In a 2019 Houston municipal elections post, Stace at Dos Centavos directed us to the spreadsheet of all candidates who have filed for mayor and city council races to date.  And from TXElects:

HD125 special: Gov. Greg Abbott ordered a March 12 special runoff election to fill the unexpired term of former Rep. Justin Rodriguez (D-San Antonio), who resigned to take an appointment to the Bexar Co. Commissioners Court. Republican Fred Rangel (38%) faces former San Antonio council member Ray Lopez (19%). An abbreviated early voting period begins March 4. Turnout for the February 12 special election was 6.1%.

HD145 special: Early voting begins today for the March 5 special runoff election to fill the unexpired House term of Sen. Carol Alvarado (D-Houston). Houston funeral home executive Christina Morales (36%) faces former Houston council member Melissa Noriega (31%). Turnout for the January 29 special election was 4.8%.

From the Lege, HPM reports that all twelve Senate Democrats will vote against confirming Texas Secretary of State David Whitley.

If Whitley’s nomination is left pending for the rest of the session, he can serve only until the Legislature leaves Austin in late May. After that, Abbott could nominate a replacement who would immediately take over as secretary of state and serve at least until the next legislative session in 2021.

If the Senate votes and Whitley is rejected, he must leave office immediately.

Carlos Sanchez of Texas Monthly posts about a 'Worst' legislator in real time, Angela Paxton.  Emma Platoff at the TexTrib has the details.

In what state Sen. Angela Paxton describes as an effort to safely expand Texas’ burgeoning financial tech industry, the freshman Republican from McKinney has filed a bill that would empower the office of her husband, Attorney General Ken Paxton, to exempt entrepreneurs from certain state regulations so they can market “innovative financial products or services.”

One of those exemptions would be working as an “investment adviser” without registering with the state board. Currently, doing so is a felony in Texas -- one for which Ken Paxton was issued a civil penalty in 2014 and criminally charged in 2015.

And Scott Henson at Grits for Breakfast collated several of the lower-profile criminal justice reform bills worth tracking as they progress through the Capitol.  He also sees momentum for bail reform in the wake of a plethora of favorable statewide newspaper op-eds.

Naveena Sadasivam at the Texas Observer wrote about the shocking amount of natural gas being burned off by Eagle Ford shale frackers.
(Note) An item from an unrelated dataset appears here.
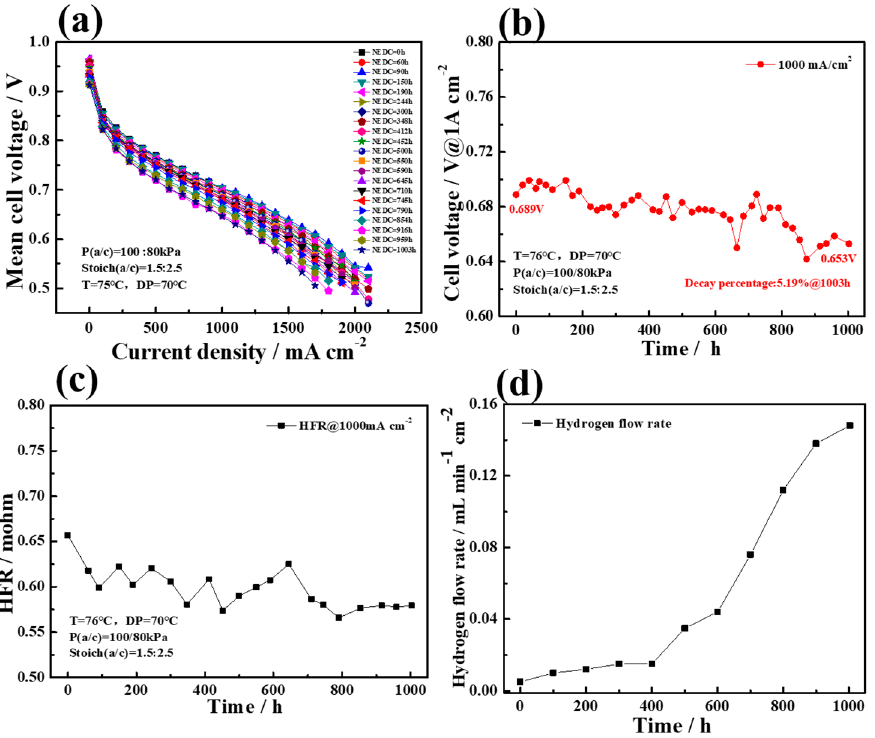
Figure 8. ( a ) Polarization curves during durability test, ( b ) the change of mean cell voltage, ( c ) the change of HFR, and ( d ) the change of H 2 crossover flow rate during the durability test.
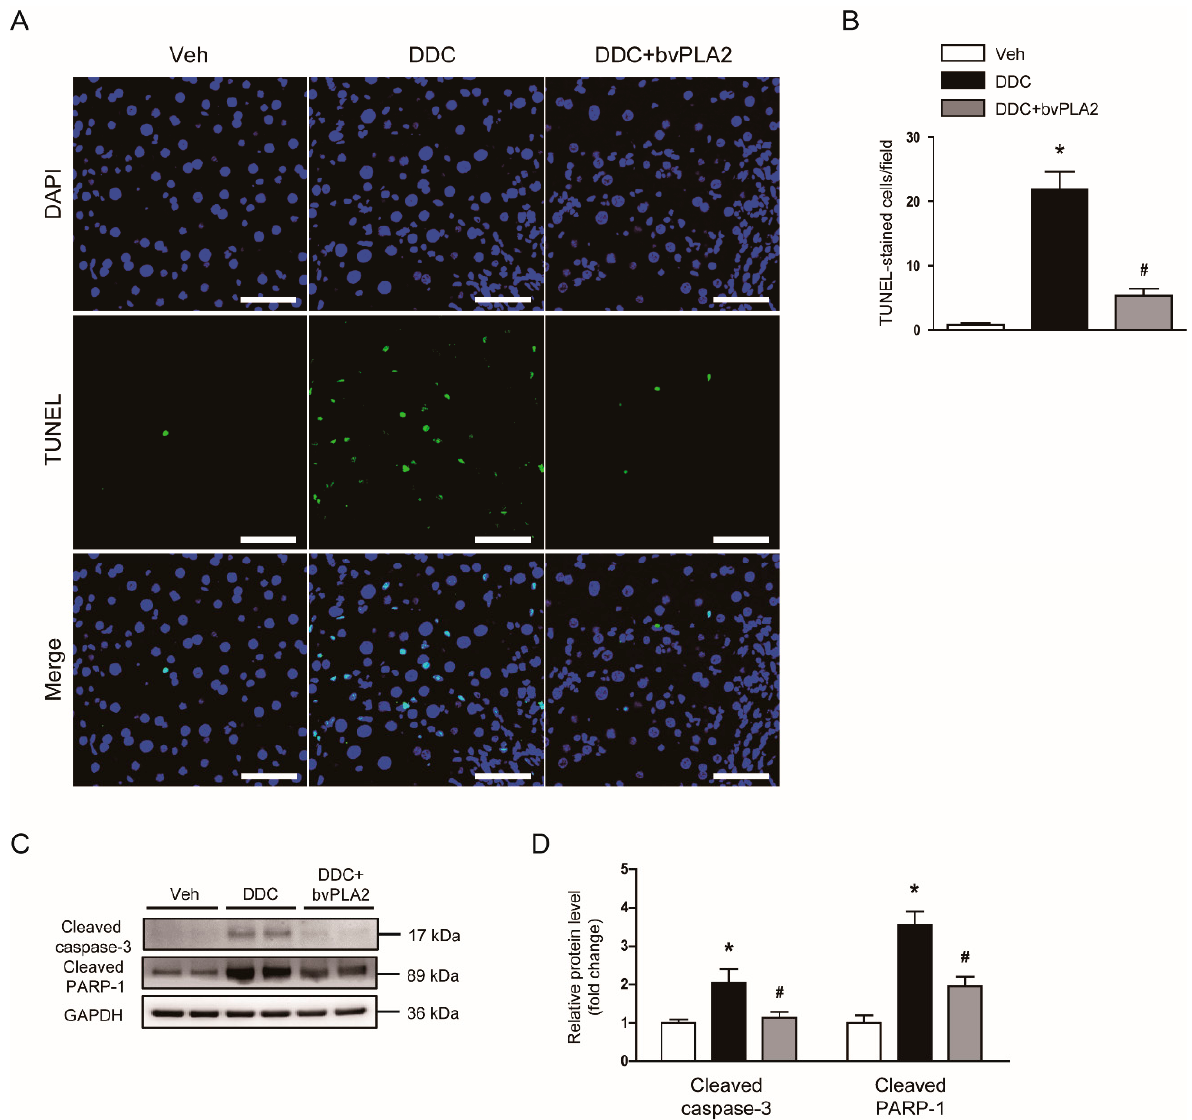
Figure 5. Effect of bvPLA2 on apoptotic cell death in DDC diet-fed mice. ( A ) TdT-mediated dUTP nick end labeling (TUNEL) assay on liver tissues. Scale bar = 40 μ m. ( B ) Number of TUNEL-stained cells. ( C ) Western blotting of cleaved caspase-3 and cleaved poly(ADP-ribose) polymerase-1 (PARP-1) in liver tissues. ( D ) Quantification of western blots for cleaved caspase-3 and cleaved PARP-1. n = 8 per group. * p < 0.05 vs. Veh. # p < 0.05 vs. DDC.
The study, published earlier this month in the journal Environmental Science and Technology, looked at 49 rural Texas counties that are part of or adjacent to the Eagle Ford Shale and identified almost 44,000 oil and gas flares, combustion stacks that burn off natural gas. The researchers found that just five counties — Dimmit, La Salle, McMullen, Karnes and DeWitt — accounted for about 70 percent of the flaring, and the vast majority of flares were at oil-producing fracking sites.

Texas Vox recommends you follow the TCEQ on social media.

Millard Fillmore's Bathtub remembered Barbara Jordan on her 83rd birthday last Thursday.  So did cartoonist Two Party Opera.


Richard Croxdale at The Rag Blog reviewed the new Eugene V. Debs graphic biography, pointing out the Texas connection.

And SocraticGadfly loved him some Kraft Porkaroni and Cheese.